→ WRITTEN INSTRUCTION
Gather and copy out every line below that contains the string "JSON", treating uppercase and lowercase letters as different.

***** DATA ENTRIES *****

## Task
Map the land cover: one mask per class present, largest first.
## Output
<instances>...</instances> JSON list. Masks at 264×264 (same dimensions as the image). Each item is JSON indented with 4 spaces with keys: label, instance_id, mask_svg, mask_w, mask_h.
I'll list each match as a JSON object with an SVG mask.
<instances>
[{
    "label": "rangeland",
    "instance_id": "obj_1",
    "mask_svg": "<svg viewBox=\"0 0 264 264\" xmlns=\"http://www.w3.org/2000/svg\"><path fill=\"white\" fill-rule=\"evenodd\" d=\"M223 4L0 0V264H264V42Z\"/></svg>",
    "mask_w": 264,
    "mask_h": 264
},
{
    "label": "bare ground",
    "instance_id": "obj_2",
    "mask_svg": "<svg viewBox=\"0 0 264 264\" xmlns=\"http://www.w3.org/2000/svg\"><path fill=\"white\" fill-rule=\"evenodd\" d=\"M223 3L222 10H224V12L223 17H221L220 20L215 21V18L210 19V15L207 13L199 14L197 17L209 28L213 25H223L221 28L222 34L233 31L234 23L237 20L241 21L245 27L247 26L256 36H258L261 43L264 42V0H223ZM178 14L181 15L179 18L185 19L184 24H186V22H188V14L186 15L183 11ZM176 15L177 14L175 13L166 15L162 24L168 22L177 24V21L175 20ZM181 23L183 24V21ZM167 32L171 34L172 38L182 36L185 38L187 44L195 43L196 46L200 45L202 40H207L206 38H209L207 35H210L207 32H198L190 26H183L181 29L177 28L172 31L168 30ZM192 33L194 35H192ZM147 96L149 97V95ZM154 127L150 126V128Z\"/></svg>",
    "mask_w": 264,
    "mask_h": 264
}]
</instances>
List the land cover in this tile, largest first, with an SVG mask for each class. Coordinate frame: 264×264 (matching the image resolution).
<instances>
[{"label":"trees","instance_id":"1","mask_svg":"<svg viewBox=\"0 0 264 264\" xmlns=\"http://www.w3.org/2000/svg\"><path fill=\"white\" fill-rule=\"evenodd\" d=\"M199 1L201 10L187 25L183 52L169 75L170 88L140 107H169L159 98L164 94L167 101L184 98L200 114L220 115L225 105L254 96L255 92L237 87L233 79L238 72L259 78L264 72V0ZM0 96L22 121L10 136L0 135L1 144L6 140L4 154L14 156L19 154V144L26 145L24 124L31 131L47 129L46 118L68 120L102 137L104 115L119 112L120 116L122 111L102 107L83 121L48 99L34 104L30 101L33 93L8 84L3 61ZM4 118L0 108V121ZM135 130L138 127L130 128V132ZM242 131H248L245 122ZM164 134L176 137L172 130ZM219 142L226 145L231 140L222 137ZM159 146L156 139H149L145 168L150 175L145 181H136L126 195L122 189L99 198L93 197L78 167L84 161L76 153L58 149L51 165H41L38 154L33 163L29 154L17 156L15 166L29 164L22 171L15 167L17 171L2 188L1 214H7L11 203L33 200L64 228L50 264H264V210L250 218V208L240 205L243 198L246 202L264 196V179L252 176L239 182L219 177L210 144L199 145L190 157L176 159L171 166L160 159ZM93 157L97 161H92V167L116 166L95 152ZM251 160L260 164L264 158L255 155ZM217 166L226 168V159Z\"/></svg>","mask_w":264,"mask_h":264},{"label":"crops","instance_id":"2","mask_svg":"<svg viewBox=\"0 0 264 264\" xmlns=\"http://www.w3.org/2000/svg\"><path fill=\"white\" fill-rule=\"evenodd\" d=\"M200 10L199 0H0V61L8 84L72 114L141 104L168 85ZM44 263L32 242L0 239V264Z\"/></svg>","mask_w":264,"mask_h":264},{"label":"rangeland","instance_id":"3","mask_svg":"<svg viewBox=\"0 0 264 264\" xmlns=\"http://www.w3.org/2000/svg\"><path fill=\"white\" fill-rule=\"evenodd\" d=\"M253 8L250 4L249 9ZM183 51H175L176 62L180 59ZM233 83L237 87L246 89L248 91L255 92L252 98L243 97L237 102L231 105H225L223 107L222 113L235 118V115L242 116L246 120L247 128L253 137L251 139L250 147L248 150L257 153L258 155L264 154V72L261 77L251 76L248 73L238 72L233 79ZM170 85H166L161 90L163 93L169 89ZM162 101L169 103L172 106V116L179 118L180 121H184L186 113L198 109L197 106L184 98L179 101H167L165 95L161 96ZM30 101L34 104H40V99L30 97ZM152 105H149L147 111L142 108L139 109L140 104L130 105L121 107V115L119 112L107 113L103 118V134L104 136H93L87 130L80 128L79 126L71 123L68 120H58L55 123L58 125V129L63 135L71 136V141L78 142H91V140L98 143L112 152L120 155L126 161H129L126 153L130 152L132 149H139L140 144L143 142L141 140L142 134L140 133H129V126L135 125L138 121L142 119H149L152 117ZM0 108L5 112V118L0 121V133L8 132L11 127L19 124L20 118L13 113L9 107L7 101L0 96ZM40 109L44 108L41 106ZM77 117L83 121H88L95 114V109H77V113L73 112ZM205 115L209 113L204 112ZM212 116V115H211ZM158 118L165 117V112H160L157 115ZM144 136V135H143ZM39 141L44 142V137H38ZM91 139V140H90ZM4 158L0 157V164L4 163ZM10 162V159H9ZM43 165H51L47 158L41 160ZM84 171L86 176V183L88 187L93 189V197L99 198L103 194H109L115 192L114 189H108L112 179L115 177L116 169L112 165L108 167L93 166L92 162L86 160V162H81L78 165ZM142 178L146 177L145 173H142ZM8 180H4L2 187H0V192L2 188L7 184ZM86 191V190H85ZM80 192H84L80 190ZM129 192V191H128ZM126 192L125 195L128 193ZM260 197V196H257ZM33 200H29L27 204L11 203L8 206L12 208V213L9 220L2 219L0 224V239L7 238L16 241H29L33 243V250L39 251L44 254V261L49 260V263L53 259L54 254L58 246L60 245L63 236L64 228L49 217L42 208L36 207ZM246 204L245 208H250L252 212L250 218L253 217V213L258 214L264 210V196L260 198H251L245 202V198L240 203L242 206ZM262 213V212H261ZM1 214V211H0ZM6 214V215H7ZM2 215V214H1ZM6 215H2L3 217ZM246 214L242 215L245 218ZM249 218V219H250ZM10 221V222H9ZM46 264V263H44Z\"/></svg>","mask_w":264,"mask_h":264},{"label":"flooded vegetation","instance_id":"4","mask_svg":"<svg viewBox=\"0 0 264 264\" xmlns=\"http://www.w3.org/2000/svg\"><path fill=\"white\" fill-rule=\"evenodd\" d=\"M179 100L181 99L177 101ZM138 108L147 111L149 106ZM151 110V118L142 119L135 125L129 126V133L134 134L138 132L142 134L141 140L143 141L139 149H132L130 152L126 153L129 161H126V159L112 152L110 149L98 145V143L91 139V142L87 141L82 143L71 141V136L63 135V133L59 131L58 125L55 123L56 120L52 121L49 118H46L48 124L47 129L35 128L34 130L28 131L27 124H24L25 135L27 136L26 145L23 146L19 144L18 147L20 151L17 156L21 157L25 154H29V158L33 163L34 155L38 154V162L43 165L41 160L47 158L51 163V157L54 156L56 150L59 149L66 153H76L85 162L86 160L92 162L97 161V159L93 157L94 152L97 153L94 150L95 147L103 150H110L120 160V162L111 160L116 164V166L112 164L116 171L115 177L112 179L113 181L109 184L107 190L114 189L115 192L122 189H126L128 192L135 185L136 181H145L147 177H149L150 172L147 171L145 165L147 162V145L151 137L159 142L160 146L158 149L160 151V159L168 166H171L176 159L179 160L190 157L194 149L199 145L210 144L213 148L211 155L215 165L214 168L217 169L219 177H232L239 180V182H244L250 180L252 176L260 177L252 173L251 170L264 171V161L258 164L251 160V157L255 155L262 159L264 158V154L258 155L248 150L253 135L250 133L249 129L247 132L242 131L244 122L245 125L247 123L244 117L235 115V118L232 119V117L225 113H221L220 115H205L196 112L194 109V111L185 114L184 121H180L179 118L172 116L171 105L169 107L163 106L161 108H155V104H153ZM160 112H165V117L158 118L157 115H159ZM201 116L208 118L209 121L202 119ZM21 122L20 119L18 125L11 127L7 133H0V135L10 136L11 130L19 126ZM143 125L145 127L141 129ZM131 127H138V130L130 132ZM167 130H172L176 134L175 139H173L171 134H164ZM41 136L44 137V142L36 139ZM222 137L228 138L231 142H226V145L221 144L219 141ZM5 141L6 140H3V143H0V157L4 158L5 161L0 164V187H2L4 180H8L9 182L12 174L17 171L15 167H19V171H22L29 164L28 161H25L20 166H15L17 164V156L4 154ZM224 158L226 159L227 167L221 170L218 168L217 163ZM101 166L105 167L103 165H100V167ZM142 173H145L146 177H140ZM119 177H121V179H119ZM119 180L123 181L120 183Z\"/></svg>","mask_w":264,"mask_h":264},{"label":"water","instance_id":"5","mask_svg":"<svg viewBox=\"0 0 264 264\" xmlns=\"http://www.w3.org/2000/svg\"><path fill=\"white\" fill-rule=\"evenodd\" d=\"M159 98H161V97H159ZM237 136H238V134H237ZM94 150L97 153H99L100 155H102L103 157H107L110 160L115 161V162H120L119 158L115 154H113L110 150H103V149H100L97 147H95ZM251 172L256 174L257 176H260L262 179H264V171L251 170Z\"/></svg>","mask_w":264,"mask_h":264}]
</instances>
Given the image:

*****
***** DATA ENTRIES *****

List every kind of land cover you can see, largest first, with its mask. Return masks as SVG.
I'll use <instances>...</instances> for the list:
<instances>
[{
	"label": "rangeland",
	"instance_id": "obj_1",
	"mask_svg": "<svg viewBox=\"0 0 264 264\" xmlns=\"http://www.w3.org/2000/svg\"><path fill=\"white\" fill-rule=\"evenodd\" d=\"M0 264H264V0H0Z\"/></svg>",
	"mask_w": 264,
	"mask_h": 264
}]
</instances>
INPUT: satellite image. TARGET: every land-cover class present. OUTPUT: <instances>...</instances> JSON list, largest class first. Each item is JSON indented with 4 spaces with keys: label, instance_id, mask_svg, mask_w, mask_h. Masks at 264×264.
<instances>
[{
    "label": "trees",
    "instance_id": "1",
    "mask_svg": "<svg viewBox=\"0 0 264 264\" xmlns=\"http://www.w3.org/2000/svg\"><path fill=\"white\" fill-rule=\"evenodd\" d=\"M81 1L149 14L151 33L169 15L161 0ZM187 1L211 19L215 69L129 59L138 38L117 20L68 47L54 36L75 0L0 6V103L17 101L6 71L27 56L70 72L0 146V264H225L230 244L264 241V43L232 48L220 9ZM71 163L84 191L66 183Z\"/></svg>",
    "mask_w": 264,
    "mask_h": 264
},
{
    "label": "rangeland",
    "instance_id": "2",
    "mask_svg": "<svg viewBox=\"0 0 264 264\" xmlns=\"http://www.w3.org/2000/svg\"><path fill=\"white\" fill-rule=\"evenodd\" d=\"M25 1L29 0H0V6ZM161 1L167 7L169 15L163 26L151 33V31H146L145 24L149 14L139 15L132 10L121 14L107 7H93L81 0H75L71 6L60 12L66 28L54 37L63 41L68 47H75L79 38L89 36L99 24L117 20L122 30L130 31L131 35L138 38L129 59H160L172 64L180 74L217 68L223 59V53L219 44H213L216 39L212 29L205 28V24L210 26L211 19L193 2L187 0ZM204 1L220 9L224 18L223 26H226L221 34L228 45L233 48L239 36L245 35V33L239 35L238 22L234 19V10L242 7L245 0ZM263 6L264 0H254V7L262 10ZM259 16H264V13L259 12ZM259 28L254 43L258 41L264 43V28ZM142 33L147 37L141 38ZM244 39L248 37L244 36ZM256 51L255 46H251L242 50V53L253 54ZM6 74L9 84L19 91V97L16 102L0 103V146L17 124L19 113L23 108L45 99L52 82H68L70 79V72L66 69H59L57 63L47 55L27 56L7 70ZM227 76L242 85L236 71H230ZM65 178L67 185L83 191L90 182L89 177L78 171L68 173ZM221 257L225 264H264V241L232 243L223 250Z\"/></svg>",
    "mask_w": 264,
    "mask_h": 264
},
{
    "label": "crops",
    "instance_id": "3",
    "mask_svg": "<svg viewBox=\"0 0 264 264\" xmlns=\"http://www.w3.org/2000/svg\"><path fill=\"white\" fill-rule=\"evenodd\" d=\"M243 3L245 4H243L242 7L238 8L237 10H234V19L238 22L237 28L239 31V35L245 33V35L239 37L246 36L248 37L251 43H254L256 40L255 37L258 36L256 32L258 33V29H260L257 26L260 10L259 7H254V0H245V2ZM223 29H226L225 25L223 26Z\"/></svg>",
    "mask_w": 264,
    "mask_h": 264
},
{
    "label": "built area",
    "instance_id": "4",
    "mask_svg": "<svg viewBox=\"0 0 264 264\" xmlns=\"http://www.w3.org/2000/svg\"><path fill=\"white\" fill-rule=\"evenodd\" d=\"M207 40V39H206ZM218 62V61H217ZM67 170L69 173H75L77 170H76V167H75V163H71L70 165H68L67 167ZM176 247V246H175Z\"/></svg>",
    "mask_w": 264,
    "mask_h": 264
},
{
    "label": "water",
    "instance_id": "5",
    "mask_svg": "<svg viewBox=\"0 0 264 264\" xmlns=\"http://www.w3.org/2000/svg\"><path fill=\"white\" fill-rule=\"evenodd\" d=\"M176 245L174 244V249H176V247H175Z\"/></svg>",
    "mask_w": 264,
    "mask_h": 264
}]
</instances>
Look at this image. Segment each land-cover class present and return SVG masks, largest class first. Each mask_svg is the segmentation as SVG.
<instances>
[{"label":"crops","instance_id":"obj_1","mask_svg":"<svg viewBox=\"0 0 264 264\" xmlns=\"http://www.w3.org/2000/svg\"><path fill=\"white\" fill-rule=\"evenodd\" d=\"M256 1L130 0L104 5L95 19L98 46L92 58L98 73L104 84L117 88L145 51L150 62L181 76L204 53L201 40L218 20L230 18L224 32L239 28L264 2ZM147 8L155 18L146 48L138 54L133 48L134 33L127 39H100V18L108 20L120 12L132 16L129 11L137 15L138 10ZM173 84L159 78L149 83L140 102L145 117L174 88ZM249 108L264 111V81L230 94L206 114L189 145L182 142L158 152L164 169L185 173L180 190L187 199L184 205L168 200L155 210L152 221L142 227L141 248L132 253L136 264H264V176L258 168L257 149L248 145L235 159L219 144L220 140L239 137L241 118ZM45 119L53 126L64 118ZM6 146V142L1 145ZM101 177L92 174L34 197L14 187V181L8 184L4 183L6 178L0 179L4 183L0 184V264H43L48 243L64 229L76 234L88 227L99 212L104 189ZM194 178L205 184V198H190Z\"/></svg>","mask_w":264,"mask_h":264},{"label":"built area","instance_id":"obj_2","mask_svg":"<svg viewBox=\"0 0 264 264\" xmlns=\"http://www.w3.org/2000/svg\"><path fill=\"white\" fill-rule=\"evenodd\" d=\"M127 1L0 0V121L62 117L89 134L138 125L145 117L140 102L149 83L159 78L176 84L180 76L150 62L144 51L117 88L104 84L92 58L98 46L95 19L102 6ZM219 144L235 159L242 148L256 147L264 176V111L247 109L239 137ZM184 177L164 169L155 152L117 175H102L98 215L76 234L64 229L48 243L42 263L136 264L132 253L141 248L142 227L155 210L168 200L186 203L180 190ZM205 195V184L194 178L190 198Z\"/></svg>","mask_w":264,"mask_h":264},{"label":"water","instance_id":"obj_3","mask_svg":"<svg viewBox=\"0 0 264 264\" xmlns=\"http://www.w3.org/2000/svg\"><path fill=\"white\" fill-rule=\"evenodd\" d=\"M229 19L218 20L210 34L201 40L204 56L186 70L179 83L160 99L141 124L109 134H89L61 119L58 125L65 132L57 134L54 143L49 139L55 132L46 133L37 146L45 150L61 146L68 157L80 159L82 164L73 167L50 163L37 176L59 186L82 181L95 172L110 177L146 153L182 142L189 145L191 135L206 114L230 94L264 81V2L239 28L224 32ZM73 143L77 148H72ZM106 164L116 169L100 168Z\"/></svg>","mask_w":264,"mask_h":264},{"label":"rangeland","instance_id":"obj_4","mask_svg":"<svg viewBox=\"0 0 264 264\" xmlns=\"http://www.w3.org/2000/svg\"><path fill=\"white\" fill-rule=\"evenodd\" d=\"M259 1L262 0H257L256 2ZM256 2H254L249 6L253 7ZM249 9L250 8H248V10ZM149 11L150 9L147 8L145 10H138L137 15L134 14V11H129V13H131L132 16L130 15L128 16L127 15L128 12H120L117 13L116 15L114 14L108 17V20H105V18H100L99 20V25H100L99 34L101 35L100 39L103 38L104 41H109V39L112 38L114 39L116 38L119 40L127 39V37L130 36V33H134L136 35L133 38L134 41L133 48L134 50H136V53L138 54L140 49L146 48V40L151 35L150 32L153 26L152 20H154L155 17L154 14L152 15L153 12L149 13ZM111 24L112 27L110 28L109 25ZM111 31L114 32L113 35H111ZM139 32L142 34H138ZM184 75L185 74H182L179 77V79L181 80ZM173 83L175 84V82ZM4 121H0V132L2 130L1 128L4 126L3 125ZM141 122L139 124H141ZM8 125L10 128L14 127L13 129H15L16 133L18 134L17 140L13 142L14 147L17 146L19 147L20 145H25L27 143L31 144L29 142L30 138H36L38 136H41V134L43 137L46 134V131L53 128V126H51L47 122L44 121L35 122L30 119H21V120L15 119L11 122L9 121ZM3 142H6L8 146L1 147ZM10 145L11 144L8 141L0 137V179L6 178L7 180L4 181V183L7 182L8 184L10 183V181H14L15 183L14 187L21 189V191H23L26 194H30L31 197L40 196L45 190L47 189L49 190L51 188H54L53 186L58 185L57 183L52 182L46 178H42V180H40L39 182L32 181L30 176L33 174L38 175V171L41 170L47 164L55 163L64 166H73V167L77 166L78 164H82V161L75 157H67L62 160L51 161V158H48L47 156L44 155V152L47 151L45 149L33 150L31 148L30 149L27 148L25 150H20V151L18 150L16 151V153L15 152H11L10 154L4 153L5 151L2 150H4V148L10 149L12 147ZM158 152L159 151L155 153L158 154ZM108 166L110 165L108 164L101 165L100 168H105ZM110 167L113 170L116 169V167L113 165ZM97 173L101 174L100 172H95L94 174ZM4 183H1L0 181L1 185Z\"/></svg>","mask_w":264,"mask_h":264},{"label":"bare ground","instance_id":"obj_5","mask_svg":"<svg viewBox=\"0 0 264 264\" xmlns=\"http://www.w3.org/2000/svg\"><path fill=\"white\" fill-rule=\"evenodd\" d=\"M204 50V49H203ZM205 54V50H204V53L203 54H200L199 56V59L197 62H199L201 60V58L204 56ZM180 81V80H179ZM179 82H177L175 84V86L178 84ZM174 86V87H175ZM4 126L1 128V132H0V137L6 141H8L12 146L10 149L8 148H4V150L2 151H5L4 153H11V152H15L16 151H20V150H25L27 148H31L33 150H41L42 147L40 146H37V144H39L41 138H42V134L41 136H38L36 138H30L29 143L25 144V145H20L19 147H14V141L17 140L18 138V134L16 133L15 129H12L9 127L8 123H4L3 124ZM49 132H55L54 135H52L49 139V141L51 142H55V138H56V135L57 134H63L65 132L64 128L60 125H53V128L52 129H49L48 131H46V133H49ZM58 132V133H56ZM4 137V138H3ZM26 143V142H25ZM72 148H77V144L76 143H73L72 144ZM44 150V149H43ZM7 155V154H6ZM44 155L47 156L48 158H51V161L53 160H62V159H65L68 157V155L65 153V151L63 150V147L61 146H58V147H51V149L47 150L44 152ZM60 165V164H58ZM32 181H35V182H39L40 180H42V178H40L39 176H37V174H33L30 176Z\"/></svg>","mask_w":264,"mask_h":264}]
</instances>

*****
***** DATA ENTRIES *****

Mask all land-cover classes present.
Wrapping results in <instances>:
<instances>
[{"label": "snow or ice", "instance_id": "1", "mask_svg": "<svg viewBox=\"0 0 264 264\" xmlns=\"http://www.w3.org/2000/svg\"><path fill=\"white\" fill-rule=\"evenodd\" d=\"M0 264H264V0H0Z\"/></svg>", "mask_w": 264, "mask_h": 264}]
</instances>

*****

→ OUTPUT OF THE TASK
<instances>...</instances> JSON list. Masks at 264×264 (same dimensions as the image). Each item is JSON indented with 4 spaces with keys: label, instance_id, mask_svg, mask_w, mask_h.
I'll list each match as a JSON object with an SVG mask.
INPUT: satellite image. TARGET: every land-cover class present. OUTPUT: <instances>...</instances> JSON list, largest class first. Each item is JSON indented with 4 spaces with keys: label, instance_id, mask_svg, mask_w, mask_h. Masks at 264×264.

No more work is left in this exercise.